Aim of the task: What is the count of lines below that include "brown"? Reply with nothing else.

+++ Data

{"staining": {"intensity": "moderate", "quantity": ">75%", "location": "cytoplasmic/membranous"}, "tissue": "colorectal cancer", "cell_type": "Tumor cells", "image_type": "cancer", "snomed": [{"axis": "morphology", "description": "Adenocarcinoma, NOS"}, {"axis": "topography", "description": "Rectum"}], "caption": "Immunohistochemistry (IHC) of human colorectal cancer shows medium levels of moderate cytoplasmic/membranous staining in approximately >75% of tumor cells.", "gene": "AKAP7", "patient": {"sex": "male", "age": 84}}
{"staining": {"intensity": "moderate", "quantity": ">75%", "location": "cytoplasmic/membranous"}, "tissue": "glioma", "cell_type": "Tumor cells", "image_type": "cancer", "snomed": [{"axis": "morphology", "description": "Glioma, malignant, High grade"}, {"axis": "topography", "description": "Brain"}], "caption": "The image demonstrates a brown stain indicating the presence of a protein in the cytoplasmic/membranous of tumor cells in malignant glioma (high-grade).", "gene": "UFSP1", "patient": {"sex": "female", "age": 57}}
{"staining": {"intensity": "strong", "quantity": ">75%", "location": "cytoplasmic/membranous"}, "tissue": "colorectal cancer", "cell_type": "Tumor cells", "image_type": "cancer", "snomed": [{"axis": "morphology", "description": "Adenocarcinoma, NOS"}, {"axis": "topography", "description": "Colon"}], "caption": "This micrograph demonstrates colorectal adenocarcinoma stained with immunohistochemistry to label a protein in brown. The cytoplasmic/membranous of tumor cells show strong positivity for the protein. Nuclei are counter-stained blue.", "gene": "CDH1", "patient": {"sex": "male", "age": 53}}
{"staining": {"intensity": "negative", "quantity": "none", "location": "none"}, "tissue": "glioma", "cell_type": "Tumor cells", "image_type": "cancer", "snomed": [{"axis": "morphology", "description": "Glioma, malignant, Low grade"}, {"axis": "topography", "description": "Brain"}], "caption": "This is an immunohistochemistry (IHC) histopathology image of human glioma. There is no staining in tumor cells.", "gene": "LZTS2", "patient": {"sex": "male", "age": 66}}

++++++

Response box: 2